Troubleshooting reconnecting video
If a NearbySpy video call keeps dropping, freezing, or showing a "Reconnecting…" banner that never clears, the cause is almost always something the platform cannot see — a flaky network, a permissions block, a browser tab fighting for the…
If a NearbySpy video call keeps dropping, freezing, or showing a "Reconnecting…" banner that never clears, the cause is almost always something the platform cannot see — a flaky network, a permissions block, a browser tab fighting for the camera, or an old session in the way. This article gives you a clean order of operations to work through.
Step 1 — Confirm the basics
- Use Chrome, Edge, Firefox, or Safari on a recent version. Avoid in-app browsers (Facebook, LinkedIn, Instagram) — they have known WebRTC limits.
- Make sure no other tab is currently in a meeting using the same camera or microphone. Only one app can hold those devices at a time.
- Reload the page once. A clean reload solves a surprising share of "stuck" rooms because it forces a new media session.
Step 2 — Look at the connection
Real-time video needs roughly 1–2 Mbps in each direction for a stable two-person call.

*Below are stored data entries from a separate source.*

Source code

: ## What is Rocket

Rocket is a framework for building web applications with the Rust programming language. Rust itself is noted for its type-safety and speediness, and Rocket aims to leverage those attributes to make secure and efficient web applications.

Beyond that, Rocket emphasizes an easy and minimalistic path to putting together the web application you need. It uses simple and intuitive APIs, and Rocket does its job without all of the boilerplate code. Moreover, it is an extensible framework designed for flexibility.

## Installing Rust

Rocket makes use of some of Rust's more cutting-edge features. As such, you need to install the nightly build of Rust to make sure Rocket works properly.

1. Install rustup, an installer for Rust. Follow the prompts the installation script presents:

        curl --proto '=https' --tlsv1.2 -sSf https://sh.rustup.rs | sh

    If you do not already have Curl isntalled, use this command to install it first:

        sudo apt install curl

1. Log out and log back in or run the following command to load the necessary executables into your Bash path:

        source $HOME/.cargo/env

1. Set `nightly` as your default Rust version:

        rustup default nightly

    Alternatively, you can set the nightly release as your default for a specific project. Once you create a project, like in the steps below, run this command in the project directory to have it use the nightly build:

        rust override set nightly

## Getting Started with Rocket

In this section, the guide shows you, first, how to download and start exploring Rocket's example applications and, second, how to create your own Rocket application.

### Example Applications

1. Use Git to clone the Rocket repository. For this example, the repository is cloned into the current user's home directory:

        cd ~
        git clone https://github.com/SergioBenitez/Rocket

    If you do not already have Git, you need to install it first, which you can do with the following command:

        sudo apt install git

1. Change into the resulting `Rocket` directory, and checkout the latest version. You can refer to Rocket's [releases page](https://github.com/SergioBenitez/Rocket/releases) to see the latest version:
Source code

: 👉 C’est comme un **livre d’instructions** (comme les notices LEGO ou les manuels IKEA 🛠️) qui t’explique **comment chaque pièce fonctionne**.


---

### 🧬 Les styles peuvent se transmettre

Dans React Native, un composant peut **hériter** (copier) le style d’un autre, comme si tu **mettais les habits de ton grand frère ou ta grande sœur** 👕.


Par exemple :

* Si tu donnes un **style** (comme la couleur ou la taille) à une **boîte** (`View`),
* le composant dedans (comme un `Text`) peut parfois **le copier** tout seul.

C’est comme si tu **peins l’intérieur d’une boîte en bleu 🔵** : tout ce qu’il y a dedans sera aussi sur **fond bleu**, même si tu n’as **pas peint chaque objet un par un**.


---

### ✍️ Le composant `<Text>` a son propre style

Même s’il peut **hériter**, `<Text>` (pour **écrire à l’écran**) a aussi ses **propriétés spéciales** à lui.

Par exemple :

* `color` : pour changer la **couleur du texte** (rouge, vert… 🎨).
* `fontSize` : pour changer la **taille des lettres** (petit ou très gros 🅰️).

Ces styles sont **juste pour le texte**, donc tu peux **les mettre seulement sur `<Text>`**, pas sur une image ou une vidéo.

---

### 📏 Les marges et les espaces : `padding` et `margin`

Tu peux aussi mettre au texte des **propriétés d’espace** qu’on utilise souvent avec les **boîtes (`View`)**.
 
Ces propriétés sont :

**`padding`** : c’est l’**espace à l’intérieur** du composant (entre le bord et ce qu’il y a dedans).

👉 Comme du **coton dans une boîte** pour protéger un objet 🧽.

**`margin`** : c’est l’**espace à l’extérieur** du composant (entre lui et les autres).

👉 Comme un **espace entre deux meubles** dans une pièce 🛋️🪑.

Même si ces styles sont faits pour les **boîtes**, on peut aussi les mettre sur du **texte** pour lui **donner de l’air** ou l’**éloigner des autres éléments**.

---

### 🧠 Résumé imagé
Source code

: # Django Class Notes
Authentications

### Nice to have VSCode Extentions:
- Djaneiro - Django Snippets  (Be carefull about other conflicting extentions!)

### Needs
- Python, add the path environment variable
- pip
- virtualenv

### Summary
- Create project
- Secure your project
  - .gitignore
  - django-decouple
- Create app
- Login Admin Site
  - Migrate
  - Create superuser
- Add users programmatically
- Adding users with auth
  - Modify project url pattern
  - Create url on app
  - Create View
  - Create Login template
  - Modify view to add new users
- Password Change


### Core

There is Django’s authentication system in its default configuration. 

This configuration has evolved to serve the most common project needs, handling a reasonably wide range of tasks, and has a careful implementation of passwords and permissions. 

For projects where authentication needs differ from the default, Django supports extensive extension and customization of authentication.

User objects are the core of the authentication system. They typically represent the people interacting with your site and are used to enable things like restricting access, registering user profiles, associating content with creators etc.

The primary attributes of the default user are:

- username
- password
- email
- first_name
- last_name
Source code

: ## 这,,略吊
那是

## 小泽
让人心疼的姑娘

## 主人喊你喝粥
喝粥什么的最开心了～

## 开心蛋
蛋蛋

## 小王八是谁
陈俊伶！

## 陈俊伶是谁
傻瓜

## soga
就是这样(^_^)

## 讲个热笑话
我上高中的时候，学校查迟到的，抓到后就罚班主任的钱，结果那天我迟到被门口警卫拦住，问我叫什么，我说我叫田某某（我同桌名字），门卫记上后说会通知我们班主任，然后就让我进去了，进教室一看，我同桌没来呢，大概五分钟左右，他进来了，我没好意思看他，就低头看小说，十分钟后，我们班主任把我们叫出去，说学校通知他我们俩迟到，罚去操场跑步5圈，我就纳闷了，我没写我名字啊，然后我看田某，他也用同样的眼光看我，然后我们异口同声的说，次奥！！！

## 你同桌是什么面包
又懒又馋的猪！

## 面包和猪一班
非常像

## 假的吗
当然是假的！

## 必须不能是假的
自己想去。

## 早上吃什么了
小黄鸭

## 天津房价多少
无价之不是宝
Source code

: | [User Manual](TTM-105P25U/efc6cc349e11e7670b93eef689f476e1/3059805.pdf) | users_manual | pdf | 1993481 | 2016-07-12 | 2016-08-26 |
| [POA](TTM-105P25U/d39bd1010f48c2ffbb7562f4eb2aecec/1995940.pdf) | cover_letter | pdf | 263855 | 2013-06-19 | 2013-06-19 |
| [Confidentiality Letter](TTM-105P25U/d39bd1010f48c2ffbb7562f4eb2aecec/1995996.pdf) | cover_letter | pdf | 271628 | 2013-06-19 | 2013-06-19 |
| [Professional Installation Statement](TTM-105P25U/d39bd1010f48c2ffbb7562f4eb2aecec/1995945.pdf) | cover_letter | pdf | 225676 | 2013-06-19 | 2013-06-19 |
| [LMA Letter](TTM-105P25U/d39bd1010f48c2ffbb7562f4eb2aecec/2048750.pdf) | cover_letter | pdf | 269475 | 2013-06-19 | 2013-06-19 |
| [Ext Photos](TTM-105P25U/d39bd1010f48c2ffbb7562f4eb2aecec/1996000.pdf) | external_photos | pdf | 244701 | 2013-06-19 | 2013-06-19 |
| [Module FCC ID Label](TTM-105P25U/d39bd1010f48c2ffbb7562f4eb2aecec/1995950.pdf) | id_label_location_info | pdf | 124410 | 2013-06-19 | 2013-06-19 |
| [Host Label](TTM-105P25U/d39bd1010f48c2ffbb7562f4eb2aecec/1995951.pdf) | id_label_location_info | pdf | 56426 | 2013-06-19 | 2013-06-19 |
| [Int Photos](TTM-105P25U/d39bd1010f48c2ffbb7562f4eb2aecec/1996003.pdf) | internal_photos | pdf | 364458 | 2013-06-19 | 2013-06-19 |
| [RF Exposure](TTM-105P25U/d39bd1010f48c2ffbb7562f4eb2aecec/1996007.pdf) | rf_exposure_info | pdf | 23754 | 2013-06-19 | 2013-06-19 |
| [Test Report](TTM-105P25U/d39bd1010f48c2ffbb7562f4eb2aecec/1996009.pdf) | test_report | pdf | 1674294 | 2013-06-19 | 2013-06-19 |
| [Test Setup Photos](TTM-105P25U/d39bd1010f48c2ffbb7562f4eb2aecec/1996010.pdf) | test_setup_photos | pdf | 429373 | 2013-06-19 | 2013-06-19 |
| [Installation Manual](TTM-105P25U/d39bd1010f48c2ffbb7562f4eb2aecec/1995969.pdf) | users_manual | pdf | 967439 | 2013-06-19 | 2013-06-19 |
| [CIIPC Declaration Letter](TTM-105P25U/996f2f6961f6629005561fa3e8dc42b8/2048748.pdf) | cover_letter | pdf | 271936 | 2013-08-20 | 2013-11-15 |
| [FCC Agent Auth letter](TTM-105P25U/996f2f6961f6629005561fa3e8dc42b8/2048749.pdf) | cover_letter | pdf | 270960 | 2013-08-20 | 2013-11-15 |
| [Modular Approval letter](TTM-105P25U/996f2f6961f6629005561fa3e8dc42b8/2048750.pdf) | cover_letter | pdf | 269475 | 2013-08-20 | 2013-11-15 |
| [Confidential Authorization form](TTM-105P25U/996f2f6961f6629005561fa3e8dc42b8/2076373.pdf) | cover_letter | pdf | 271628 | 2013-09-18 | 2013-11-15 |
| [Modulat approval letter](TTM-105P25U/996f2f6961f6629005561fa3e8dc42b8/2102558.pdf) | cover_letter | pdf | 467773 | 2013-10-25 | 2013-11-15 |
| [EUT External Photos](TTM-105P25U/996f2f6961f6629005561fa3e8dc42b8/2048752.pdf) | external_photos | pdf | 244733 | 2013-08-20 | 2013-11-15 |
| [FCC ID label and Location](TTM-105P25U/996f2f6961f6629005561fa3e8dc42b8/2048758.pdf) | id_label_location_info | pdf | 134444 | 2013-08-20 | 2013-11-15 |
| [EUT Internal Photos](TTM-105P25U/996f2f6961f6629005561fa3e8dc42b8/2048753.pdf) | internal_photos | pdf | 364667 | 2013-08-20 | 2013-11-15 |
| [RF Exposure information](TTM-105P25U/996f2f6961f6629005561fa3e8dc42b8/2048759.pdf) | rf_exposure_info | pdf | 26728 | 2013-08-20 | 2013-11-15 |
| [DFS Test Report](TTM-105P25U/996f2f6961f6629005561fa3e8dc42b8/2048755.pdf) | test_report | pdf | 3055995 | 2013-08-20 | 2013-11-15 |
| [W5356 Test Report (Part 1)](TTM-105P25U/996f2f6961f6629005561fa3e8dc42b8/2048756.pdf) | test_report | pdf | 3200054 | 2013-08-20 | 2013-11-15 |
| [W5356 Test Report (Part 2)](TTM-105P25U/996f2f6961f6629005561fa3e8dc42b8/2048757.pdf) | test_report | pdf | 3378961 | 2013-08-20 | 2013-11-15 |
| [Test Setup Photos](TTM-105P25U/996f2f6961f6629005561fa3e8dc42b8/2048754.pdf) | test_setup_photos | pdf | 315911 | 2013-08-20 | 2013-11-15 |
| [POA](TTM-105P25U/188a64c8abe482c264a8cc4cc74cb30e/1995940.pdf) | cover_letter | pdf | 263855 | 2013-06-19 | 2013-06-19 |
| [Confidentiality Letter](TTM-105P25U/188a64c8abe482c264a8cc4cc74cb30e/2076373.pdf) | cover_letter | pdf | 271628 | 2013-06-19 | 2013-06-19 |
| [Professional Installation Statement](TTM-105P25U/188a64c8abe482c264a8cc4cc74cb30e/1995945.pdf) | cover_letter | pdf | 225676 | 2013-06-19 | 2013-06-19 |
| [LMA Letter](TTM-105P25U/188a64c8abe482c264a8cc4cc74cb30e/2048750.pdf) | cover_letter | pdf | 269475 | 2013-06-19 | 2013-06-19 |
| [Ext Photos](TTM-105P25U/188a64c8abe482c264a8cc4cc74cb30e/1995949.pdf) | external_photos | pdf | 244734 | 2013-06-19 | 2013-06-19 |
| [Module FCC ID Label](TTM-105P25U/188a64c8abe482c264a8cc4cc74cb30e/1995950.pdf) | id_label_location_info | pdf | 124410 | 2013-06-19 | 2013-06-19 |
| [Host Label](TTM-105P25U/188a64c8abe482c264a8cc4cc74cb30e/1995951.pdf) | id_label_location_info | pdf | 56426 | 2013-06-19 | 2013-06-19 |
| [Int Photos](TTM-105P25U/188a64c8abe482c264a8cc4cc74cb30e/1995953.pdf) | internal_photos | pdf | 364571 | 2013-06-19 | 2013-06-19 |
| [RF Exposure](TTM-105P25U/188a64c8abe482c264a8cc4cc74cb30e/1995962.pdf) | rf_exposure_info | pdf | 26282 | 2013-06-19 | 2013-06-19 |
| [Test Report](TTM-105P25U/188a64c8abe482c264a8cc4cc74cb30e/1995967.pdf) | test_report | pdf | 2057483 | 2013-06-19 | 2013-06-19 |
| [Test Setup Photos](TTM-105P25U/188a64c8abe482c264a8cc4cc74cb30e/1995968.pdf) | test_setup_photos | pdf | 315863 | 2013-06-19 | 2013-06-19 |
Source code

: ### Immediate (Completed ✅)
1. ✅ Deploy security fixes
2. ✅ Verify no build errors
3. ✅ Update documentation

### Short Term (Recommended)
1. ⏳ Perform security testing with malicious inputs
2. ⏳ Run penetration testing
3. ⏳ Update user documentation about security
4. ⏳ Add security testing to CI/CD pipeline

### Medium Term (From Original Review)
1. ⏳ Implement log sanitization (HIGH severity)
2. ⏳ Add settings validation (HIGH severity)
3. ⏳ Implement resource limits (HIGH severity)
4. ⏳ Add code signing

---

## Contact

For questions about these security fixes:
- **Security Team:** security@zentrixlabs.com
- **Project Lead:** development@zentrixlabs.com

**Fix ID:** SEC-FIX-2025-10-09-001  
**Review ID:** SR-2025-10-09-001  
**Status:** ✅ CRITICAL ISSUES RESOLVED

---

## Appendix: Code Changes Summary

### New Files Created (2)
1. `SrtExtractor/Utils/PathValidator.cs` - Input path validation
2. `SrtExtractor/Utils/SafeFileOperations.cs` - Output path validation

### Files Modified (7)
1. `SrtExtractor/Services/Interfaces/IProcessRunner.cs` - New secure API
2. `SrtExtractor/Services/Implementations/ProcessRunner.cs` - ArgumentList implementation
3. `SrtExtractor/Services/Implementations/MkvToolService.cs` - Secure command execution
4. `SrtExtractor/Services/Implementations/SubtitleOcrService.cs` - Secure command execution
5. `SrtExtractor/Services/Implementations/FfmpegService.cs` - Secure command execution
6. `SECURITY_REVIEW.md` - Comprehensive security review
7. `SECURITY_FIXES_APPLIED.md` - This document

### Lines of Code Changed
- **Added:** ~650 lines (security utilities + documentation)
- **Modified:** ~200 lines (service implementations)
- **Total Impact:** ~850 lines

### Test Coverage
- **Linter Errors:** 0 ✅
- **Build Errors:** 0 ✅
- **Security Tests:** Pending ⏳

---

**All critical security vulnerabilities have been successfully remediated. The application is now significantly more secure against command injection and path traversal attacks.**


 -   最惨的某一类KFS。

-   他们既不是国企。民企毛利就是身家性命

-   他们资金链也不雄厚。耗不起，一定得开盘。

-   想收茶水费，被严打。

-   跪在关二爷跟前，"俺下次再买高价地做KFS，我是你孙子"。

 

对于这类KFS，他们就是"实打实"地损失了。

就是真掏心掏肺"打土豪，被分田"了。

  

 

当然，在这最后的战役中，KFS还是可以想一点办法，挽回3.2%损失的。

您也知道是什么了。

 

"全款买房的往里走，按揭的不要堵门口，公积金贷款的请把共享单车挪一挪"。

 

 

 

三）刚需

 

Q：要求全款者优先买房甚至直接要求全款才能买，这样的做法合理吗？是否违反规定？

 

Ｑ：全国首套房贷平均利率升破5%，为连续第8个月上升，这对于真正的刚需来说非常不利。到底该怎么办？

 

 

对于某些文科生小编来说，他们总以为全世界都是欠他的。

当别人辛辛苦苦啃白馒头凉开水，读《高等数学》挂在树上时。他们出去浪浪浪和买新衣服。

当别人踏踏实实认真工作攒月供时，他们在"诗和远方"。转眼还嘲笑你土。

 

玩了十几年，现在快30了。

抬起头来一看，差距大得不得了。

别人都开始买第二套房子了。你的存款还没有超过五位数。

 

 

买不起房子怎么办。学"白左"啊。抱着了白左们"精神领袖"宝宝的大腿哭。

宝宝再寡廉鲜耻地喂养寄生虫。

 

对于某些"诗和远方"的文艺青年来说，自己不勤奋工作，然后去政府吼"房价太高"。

If you are on hotel Wi-Fi, public Wi-Fi, a corporate VPN, or a weak cellular signal, you will see frequent reconnect banners. Switch to a stronger network if one is available, or move closer to your router. If you must stay on a VPN, try disconnecting it briefly to confirm the VPN is the cause.
Step 3 — Re-grant camera and microphone
If the room loads but your tile is black or the microphone bar is flat, the browser may have blocked or revoked permissions. In your browser address bar, open the site permissions panel for the NearbySpy domain and confirm Camera and Microphone are set to Allow. Reload the tab after changing permissions. On macOS and Windows, also check that the browser itself has system-level permission to use the camera and microphone.
Step 4 — Sign out and back in
Stale sessions occasionally cause join failures. Sign out of NearbySpy, sign back in, and reopen the meeting link. If you arrived from an email link, click the link again so the system can re-issue a fresh meeting token.
Step 5 — Try a different device or browser
If a desktop call refuses to stay connected, try the same link on a phone, or vice versa. If one device works and another does not, the problem is local to the broken device — usually a browser extension, an antivirus or firewall blocking WebRTC, or a stale OS networking state that a reboot fixes.
Step 6 — Get help
If none of the above resolves it, gather these details and contact support: which browser and version, the device and operating system, the time the call dropped, and what the screen showed (a banner message, a black tile, an error code). Investigators can do this from the dashboard, and Clients can do this from the in-app feedback widget. See In-app feedback vs filing a support ticket for which channel to use.
If your call is currently scheduled and not yet started, you may also revisit Joining a video call as a Client or Scheduling and joining video calls as a sanity check before the meeting starts.